━━━ DATA FOR REVIEW ━━━

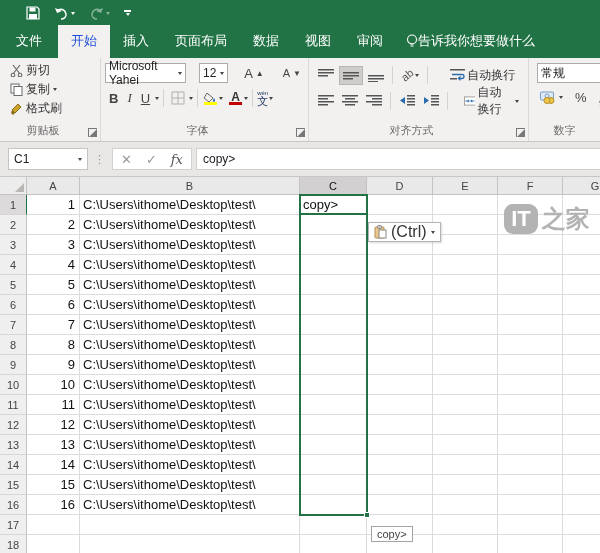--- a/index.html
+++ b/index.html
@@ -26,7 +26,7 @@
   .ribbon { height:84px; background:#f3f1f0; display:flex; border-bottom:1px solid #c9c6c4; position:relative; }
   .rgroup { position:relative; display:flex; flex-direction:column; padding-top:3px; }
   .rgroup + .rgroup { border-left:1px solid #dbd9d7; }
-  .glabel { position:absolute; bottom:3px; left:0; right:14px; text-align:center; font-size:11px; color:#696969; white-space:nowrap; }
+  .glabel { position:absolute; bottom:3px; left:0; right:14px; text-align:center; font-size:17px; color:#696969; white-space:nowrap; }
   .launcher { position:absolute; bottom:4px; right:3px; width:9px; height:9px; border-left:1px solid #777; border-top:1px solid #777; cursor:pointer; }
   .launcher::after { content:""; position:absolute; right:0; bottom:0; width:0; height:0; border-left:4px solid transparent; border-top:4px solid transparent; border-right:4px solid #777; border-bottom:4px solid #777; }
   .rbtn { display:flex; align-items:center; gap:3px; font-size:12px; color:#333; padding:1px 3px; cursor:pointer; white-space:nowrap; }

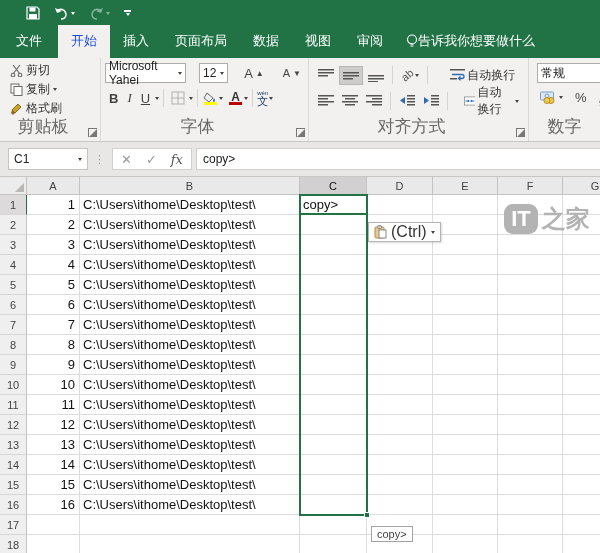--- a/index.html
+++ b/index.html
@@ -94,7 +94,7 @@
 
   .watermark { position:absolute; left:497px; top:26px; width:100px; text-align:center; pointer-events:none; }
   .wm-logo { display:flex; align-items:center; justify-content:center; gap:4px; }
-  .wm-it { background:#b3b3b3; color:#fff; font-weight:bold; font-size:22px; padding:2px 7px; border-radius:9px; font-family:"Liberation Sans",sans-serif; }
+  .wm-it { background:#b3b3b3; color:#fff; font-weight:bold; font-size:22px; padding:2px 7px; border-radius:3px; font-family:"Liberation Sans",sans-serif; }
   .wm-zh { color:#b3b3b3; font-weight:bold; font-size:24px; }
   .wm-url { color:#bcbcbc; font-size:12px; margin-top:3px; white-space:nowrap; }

━━━

◆ WHAT IS BEING ASKED ◆
Write out the records above exactly as they appear, leaving out any pictures.

◆ RESULT BELOW ◆
--- a/index.html
+++ b/index.html
@@ -26,7 +26,7 @@
   .ribbon { height:84px; background:#f3f1f0; display:flex; border-bottom:1px solid #c9c6c4; position:relative; }
   .rgroup { position:relative; display:flex; flex-direction:column; padding-top:3px; }
   .rgroup + .rgroup { border-left:1px solid #dbd9d7; }
-  .glabel { position:absolute; bottom:3px; left:0; right:14px; text-align:center; font-size:11px; color:#696969; white-space:nowrap; }
+  .glabel { position:absolute; bottom:3px; left:0; right:14px; text-align:center; font-size:17px; color:#696969; white-space:nowrap; }
   .launcher { position:absolute; bottom:4px; right:3px; width:9px; height:9px; border-left:1px solid #777; border-top:1px solid #777; cursor:pointer; }
   .launcher::after { content:""; position:absolute; right:0; bottom:0; width:0; height:0; border-left:4px solid transparent; border-top:4px solid transparent; border-right:4px solid #777; border-bottom:4px solid #777; }
   .rbtn { display:flex; align-items:center; gap:3px; font-size:12px; color:#333; padding:1px 3px; cursor:pointer; white-space:nowrap; }

--- a/index.html
+++ b/index.html
@@ -94,7 +94,7 @@
 
   .watermark { position:absolute; left:497px; top:26px; width:100px; text-align:center; pointer-events:none; }
   .wm-logo { display:flex; align-items:center; justify-content:center; gap:4px; }
-  .wm-it { background:#b3b3b3; color:#fff; font-weight:bold; font-size:22px; padding:2px 7px; border-radius:9px; font-family:"Liberation Sans",sans-serif; }
+  .wm-it { background:#b3b3b3; color:#fff; font-weight:bold; font-size:22px; padding:2px 7px; border-radius:3px; font-family:"Liberation Sans",sans-serif; }
   .wm-zh { color:#b3b3b3; font-weight:bold; font-size:24px; }
   .wm-url { color:#bcbcbc; font-size:12px; margin-top:3px; white-space:nowrap; }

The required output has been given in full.